Сталин и писатели Книга третья (Сарнов) - страница 95

— А именно што?.. — Гапа потянула к себе вожжи.

— Ночью вся головка наехала, — сказал Трофим, — бабусю твою законвертовали... Голова рику приехал, секретарь райкому... Ивашку замели, на его должность — вороньковский судья...

Усы Трофима поднялись, как у моржа, снег шевелился на них. Гапа тронула лошадь, потом снова потянула вожжи.

— Трофиме, бабусю за што?..

Юшко остановился и протрубил издалека, сквозь веющие, летящие снега:

— Кажуть, агитацию разводила про конец света... Припадая на ногу, он пошел дальше, и сейчас же широкую его спину затерло небо, небо, слившееся с землей.

Рассказ называется «Гапа Гужва» и во всех собраниях сочинений Бабеля он фигурирует именно как рассказ.
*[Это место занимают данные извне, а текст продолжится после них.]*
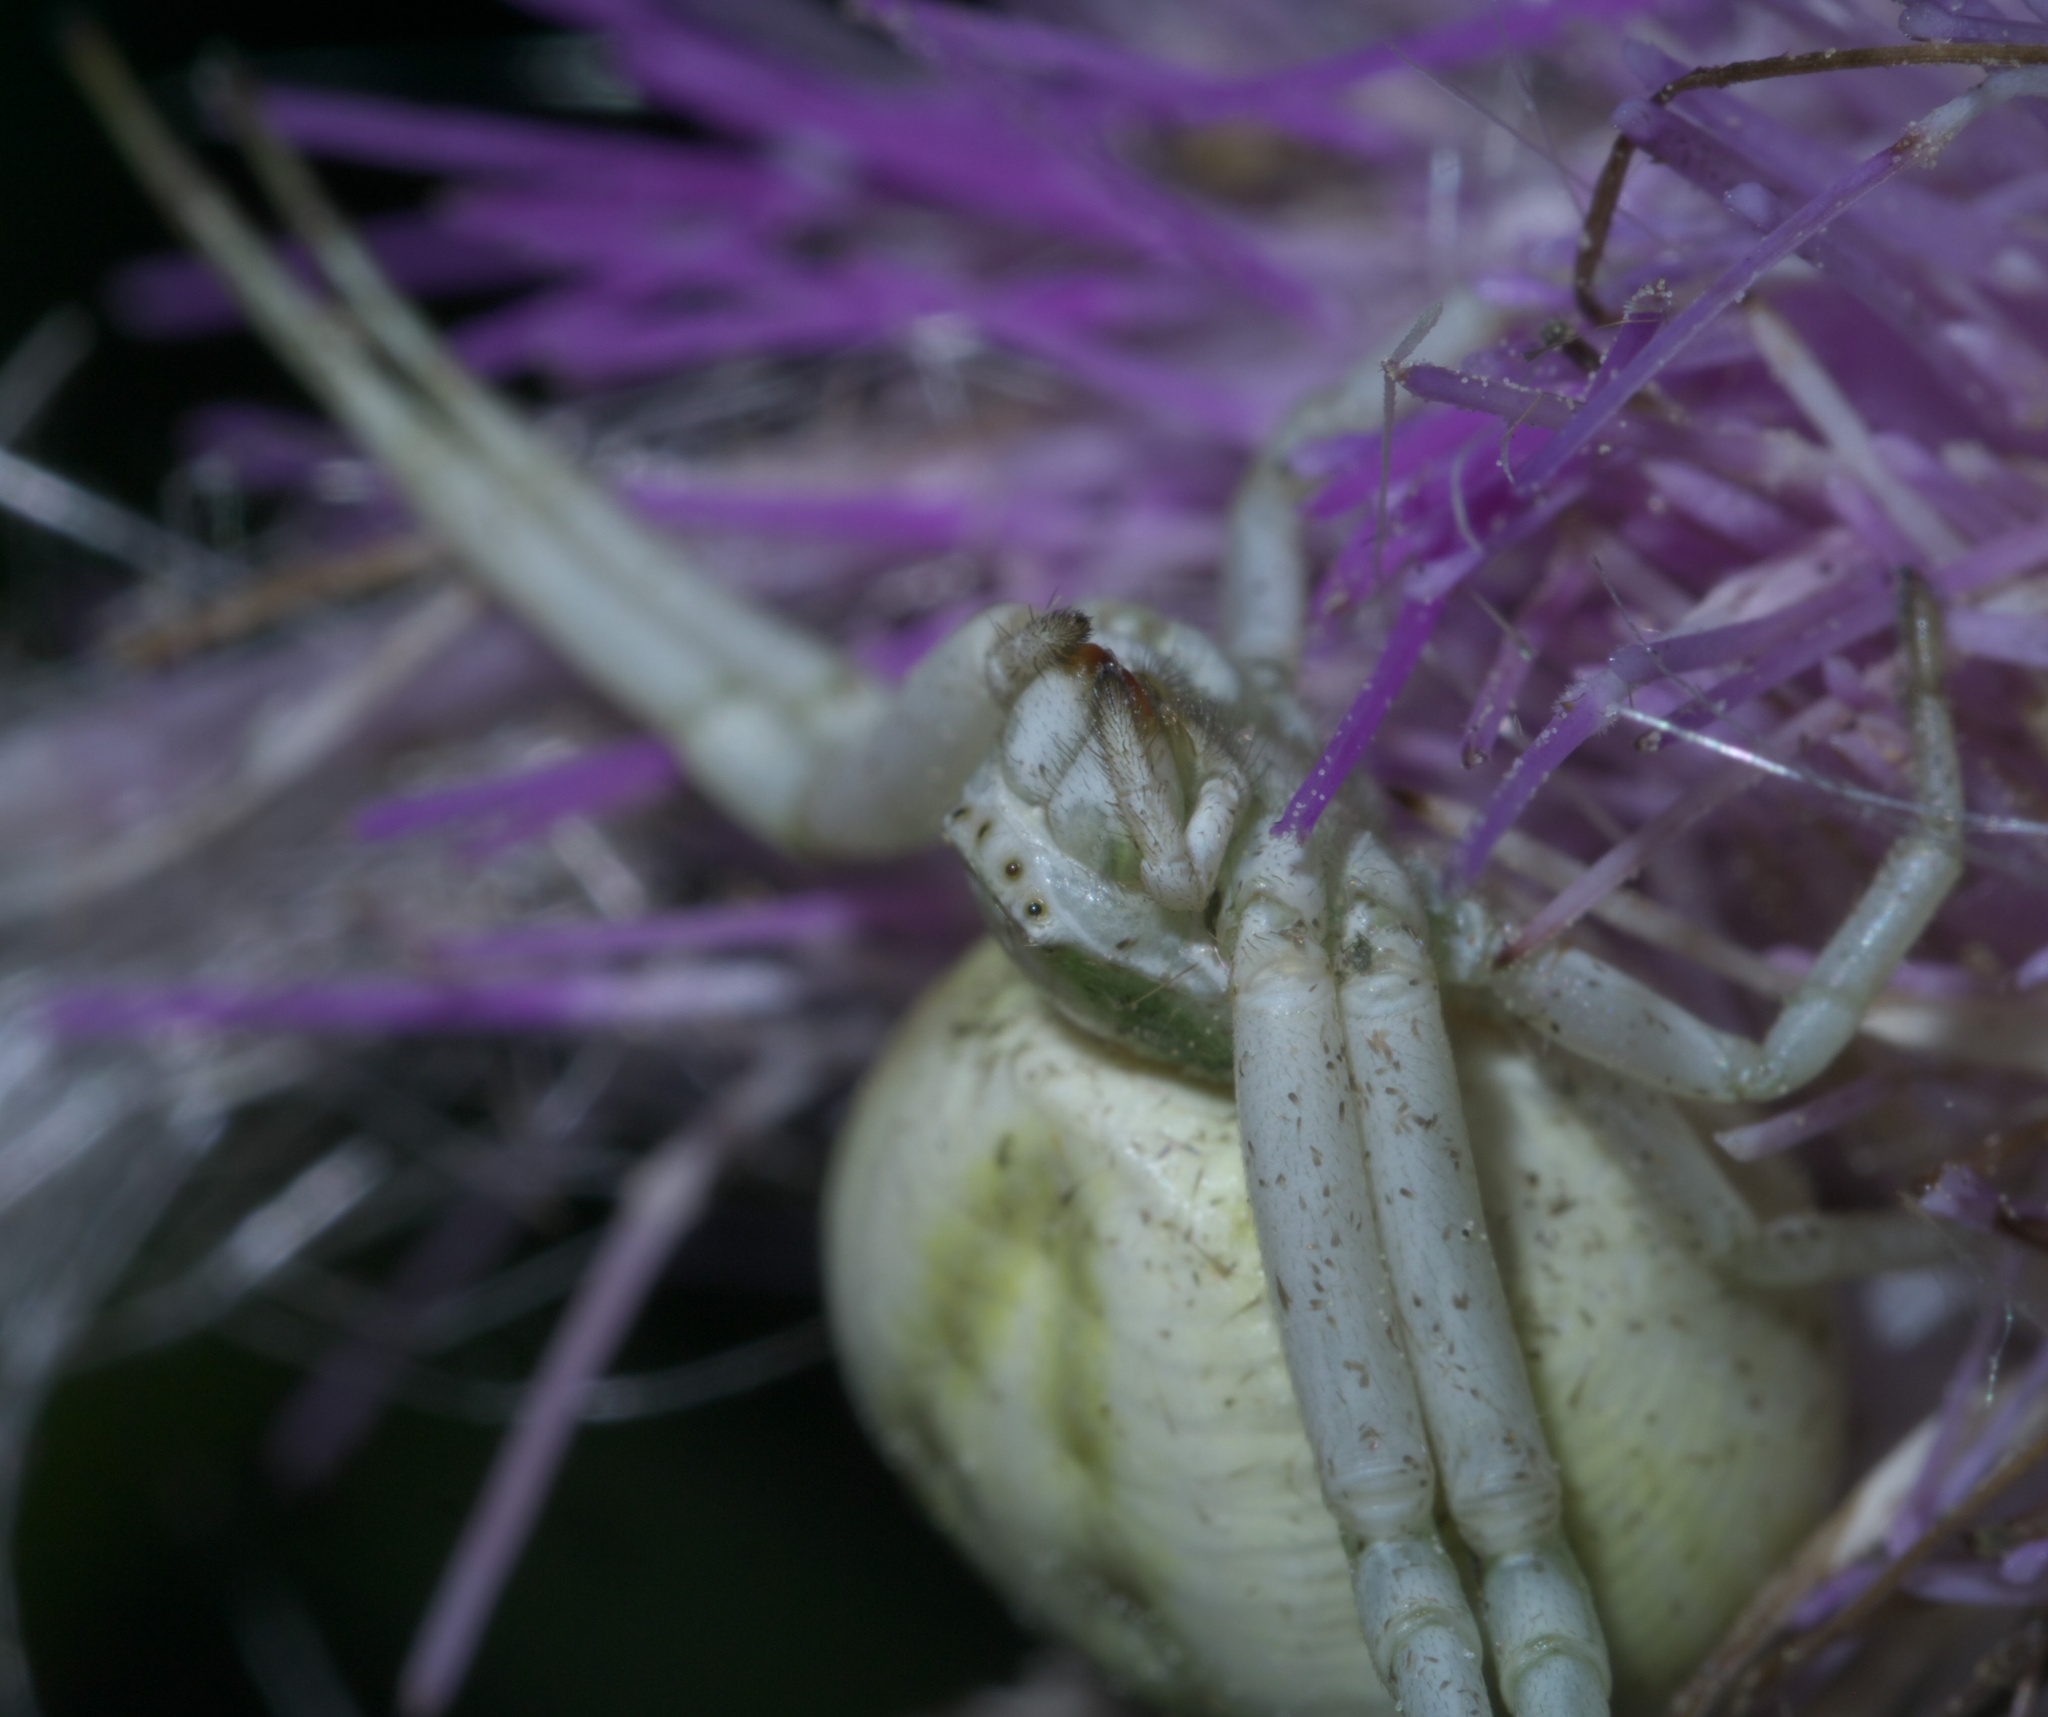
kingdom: Animalia
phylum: Arthropoda
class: Arachnida
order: Araneae
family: Thomisidae
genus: Misumenoides
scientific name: Misumenoides formosipes
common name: White-banded crab spider
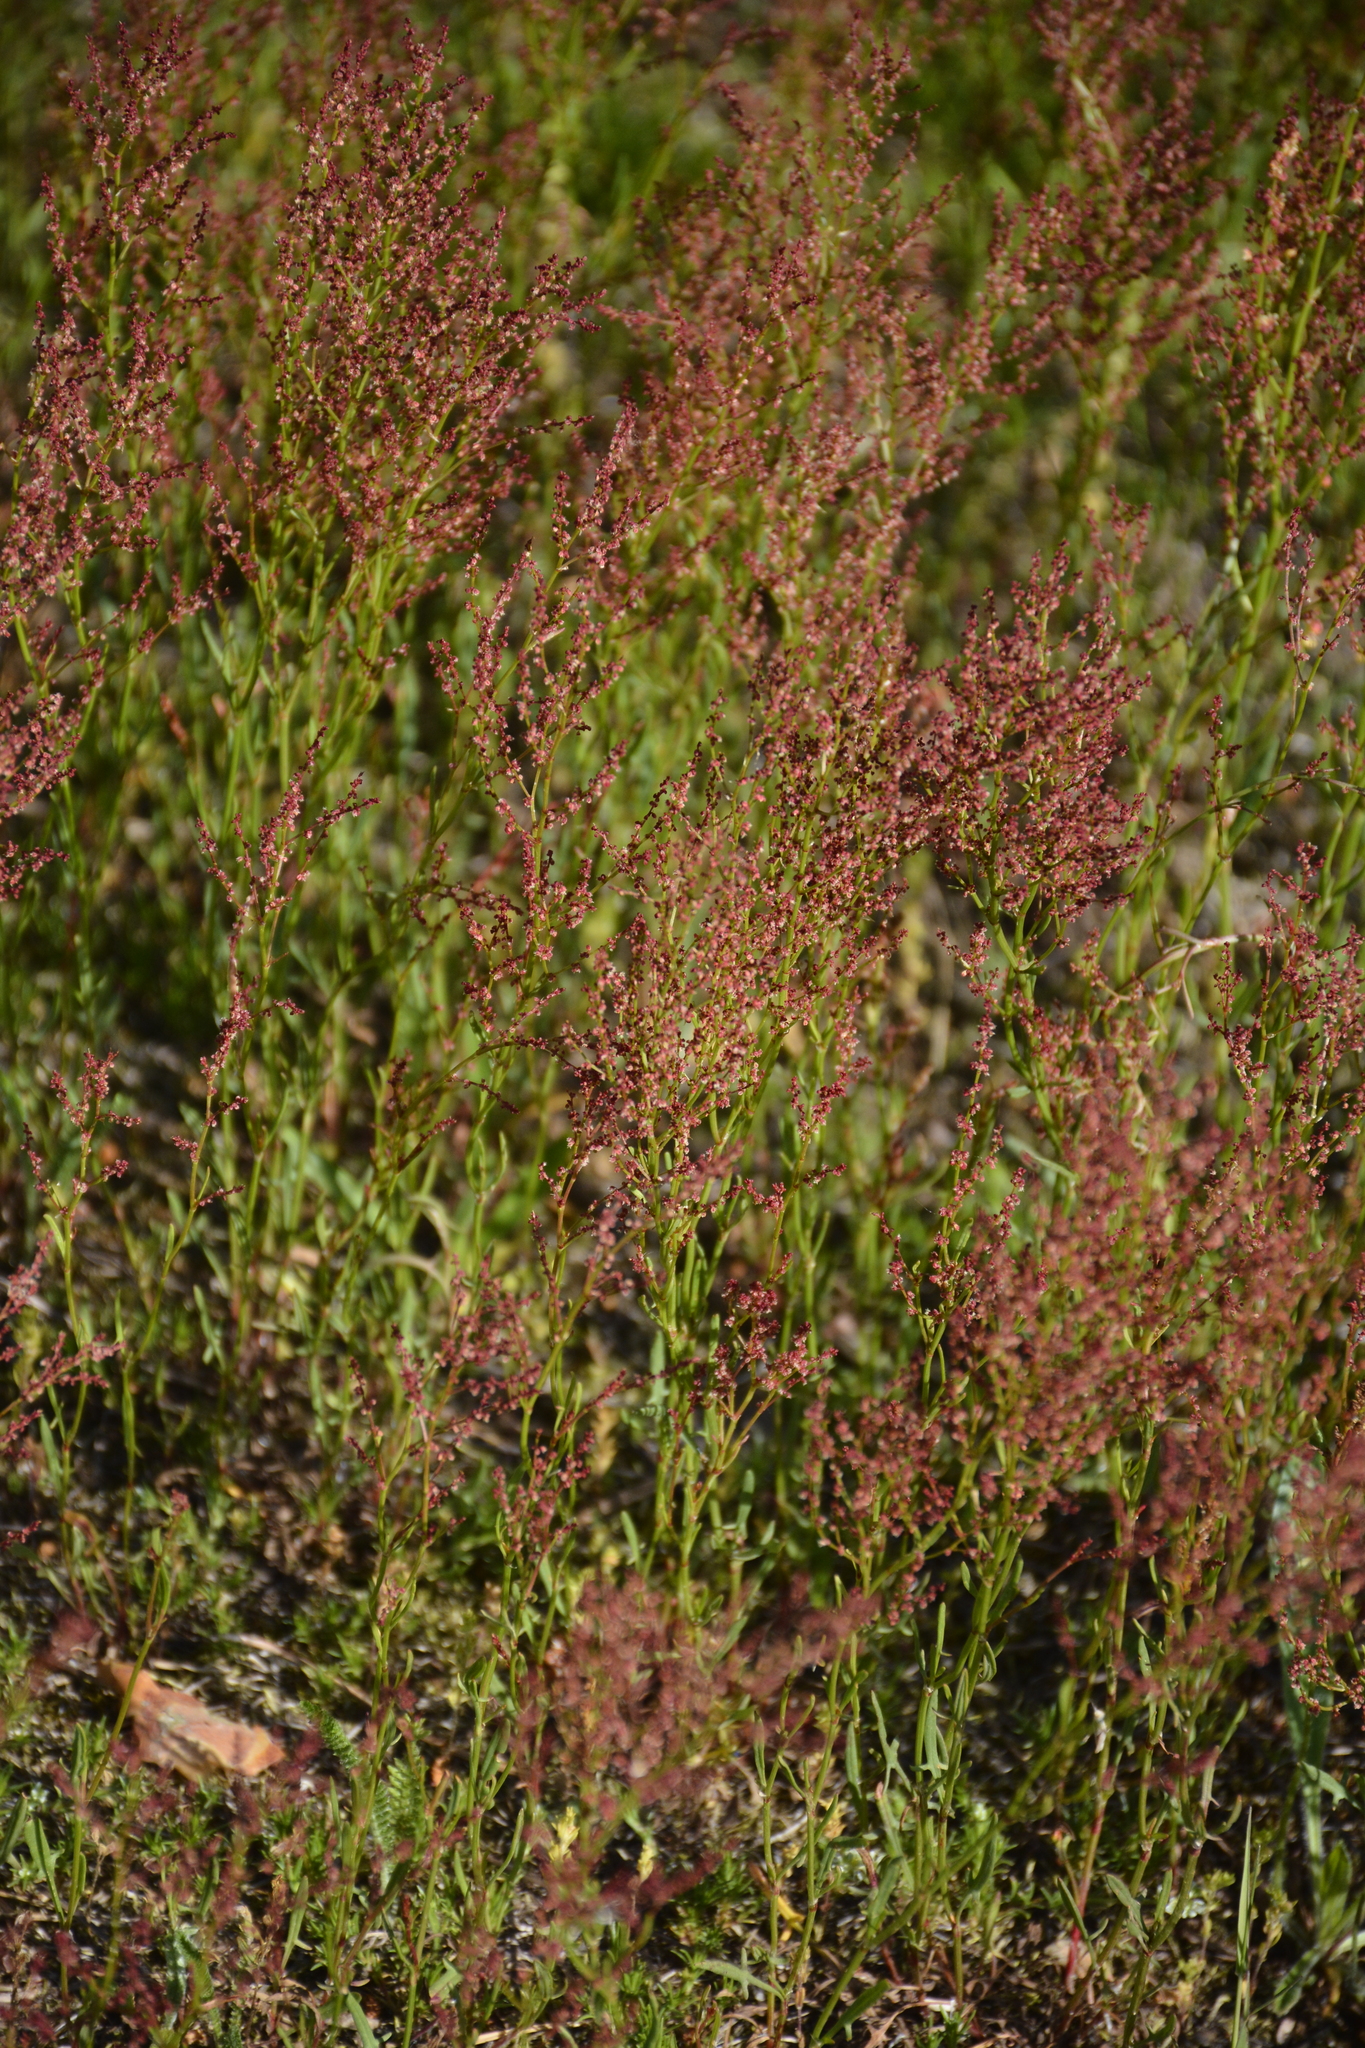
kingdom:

Но в первой публикации («Новый мир», 1931, № 10) у этого рассказа был подзаголовок: «Первая глава из книги «Великая криница».

Была, значит, — если не написана, так задумана, — целая книга.

Даже по тем нескольким строчкам, которые я тут процитировал, можно представить, какое давление цензоров и редакторов пришлось испытать автору этого рассказа при прохождении его в печать. Но в своих взаимоотношениях с цензорами (равно как и с редакторами, выполнявшими роль цензоров) этот «вертлявый Бабель» неизменно проявлял неслыханную твердость и бескомпромиссность. Более уместно тут, пожалуй, даже другое, библейское слово — жестоковыйность.

Источником этой его жестоковыйности было то «чувство достоинства», о котором он писал в письме к матери, — том самом, которое процитировал в своем докладе Вадим Ковский. Приведу это его высказывание еще раз, слегка раздвинув рамки цитаты:

► Я сделан из теста, замешенного на упрямстве и терпении, — и когда эти качества напрягаются до высшей степени, тогда только я чувствую la joie de vivre>{1}, что имеет место и теперь. А для чего же живем в конечном счете? Для наслаждения понимаемого в широком смысле, для утверждения чувства собственной гордости и достоинства.

(Исаак Бабель. Сочинения. Том первый. М., 1990. Стр. 311)

Шолохов в этом смысле являл собой полную противоположность Бабелю. Он был сделан совсем из другого теста, и в этом своем качестве был так же уникален, как Бабель в своем.

В своих взаимоотношениях с цензорами и редакторами он проявлял такую лакейскую готовность к компромиссу, что тут впору говорить уже не о компромиссе, а о полной и безоговорочной капитуляции.

Американский шолоховед Герман Ермолаев, сравнивая издание «Тихого Дона» 1953 года с ранними изданиями романа, обнаружил «около 400 политических изъятий, три четверти которых пришлось на 2-ю книгу». И там же он выявил множество чужеродных вписок, которые «подчеркивали свершения Ленина и Сталина и осуждали Белое движение». Помимо этих политических поправок Ермолаев отметил около 300 пуританских исправлений. Целомудренные редакторы-пуристы убирали даже «упоминания волос на руках, ногах и груди мужчин».